## Try it
Only lines holding the string "nose" are wanted; copy each one from the material.

## Information given

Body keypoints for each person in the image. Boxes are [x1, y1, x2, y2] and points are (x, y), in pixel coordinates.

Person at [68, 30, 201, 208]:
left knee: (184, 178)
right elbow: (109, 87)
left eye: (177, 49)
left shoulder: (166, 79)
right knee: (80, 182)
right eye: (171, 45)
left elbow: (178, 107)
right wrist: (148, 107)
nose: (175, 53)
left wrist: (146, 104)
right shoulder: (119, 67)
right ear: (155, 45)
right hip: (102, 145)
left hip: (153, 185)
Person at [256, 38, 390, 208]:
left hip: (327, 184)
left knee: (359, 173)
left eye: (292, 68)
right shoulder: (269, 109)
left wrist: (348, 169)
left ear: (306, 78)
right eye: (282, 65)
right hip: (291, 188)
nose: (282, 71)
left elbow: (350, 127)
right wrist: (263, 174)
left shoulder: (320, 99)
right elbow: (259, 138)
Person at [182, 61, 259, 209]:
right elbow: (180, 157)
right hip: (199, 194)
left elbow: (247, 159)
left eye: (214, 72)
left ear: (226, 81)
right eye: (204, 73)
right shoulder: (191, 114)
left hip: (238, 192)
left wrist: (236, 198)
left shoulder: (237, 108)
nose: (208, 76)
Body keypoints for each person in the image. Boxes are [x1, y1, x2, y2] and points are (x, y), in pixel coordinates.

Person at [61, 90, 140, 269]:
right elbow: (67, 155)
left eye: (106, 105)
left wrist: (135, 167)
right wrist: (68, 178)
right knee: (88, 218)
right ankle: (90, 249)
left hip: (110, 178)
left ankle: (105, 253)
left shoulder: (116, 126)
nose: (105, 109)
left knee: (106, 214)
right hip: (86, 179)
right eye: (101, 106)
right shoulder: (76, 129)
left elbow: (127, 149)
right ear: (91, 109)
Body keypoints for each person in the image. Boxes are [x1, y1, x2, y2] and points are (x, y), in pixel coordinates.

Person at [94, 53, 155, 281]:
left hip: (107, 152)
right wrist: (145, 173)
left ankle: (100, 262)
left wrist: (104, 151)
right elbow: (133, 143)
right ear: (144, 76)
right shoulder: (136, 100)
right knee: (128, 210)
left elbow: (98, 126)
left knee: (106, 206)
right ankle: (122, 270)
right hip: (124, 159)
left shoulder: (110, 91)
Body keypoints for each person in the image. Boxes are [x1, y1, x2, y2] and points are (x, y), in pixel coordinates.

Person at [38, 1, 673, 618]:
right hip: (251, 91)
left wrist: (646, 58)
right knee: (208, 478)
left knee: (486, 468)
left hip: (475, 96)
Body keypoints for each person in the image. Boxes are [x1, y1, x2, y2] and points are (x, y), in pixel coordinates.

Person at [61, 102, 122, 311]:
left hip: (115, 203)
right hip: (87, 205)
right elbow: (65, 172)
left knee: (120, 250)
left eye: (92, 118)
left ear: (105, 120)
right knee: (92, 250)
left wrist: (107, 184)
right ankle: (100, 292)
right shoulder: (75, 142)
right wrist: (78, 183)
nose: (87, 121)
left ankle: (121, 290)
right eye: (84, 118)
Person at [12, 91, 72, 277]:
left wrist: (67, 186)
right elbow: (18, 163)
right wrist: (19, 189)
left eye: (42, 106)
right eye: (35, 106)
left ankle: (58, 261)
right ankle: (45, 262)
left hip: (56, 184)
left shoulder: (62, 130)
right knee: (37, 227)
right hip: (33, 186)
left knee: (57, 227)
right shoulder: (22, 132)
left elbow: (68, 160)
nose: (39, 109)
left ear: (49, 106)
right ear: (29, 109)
...
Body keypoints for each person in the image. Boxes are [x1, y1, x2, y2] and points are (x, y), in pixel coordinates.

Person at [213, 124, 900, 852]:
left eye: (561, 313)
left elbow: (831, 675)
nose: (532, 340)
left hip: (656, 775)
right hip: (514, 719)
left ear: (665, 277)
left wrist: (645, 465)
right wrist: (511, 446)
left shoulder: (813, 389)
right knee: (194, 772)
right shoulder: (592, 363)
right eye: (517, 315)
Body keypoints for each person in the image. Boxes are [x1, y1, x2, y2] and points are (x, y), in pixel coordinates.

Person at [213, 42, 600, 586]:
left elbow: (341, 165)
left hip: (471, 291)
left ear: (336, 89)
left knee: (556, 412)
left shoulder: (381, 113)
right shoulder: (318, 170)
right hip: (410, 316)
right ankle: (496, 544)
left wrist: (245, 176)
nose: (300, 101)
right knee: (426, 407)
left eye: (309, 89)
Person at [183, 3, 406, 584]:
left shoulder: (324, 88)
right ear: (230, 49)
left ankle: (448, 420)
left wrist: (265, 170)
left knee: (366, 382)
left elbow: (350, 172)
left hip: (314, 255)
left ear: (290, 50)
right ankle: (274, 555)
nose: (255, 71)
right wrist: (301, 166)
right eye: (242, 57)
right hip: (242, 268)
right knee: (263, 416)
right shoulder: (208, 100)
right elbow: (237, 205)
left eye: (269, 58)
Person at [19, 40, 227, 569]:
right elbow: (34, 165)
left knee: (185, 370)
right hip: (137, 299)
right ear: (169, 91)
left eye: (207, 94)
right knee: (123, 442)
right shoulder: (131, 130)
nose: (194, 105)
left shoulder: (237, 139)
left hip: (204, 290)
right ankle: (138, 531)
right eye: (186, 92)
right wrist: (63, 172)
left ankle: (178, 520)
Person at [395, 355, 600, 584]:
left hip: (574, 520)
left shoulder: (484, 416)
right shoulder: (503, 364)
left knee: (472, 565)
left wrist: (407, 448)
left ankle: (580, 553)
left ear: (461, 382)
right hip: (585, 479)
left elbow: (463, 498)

## Answer below
nose: (175, 53)
nose: (282, 71)
nose: (208, 76)
nose: (105, 109)
nose: (87, 121)
nose: (39, 109)
nose: (532, 340)
nose: (300, 101)
nose: (255, 71)
nose: (194, 105)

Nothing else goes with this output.